At the outbreak of World War II in South East Asia, 70,000 Indian troops were stationed in Malaya. After the start of the war, Japan's spectacular Malayan Campaign had brought under her control considerable numbers of Indian Prisoners of War, notably nearly 55,000 after the Fall of Singapore. The conditions of service within the British Indian Army as well as the conditions in Malaya had fed dissension among these troops. From these troops, the First Indian National Army was formed under Mohan Singh and received considerable Japanese aid and support. It was formally proclaimed in September 1942 and declared the subordinate military wing of the Indian Independence League in June that year. The unit was dissolved in December 1942 and Mohan Singh was arrested and exiled to Pulau Ubin after apprehensions of Japanese motives with regards to the INA led to disagreements, distrust and subsequently open hostility between Capt. Mohan Singh and INA leadership on one hand, and the leagues leadership, most notable Rash Behari Bose and the Japanese military command on the other. A large number of the initial volunteers chose to revert to Prisoner of War Status and large number of these were subsequently sent to work in the Death Railway or in New Guinea. From the end of December 1942 to February Rash Behari Bose struggled to hold the INA together.
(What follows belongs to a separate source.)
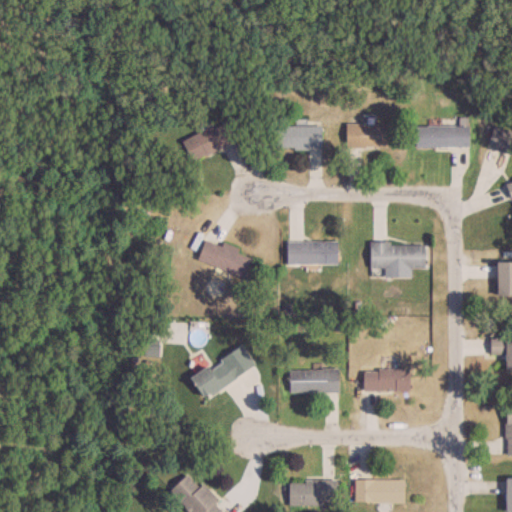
[(184,140),(193,160),(236,142),(227,121),(184,140)]
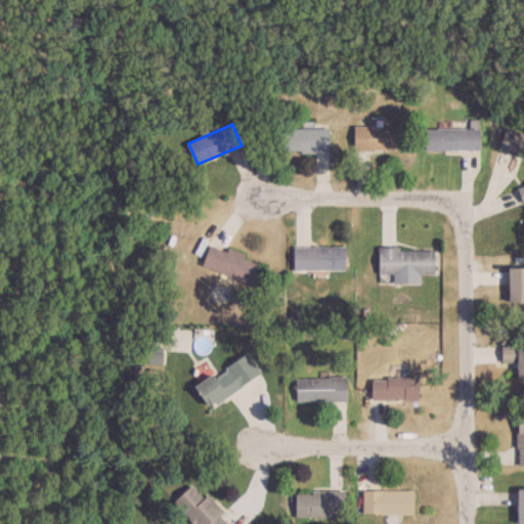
[(356,151),(407,151),(407,127),(356,127),(356,151)]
Although there are slight variations in estimates, the INA is considered to have comprised about 40,000 troops when it was disbanded. The following is an estimate attributed to Lt. Colonel G.D. Anderson of British intelligence:
There were 45,000 Indian troops from Malaya captured and assembled in Singapore when the Japanese captured it. Of these, about 5,000 refused to join the INA. The INA at this time had 40,000 recruits. The Japanese were prepared to arm 16,000. When the "first INA" collapsed, about 4,000 withdrew. The Second INA, commanded by Subhash Chandra Bose, started with 12,000 troops. Further recruitment of ex-Indian army personnel added about 8,000-10,000. About 18,000 Indian civilians enlisted during this time. In 1945, at the end of the INA, it consisted of about 40,000 soldiers.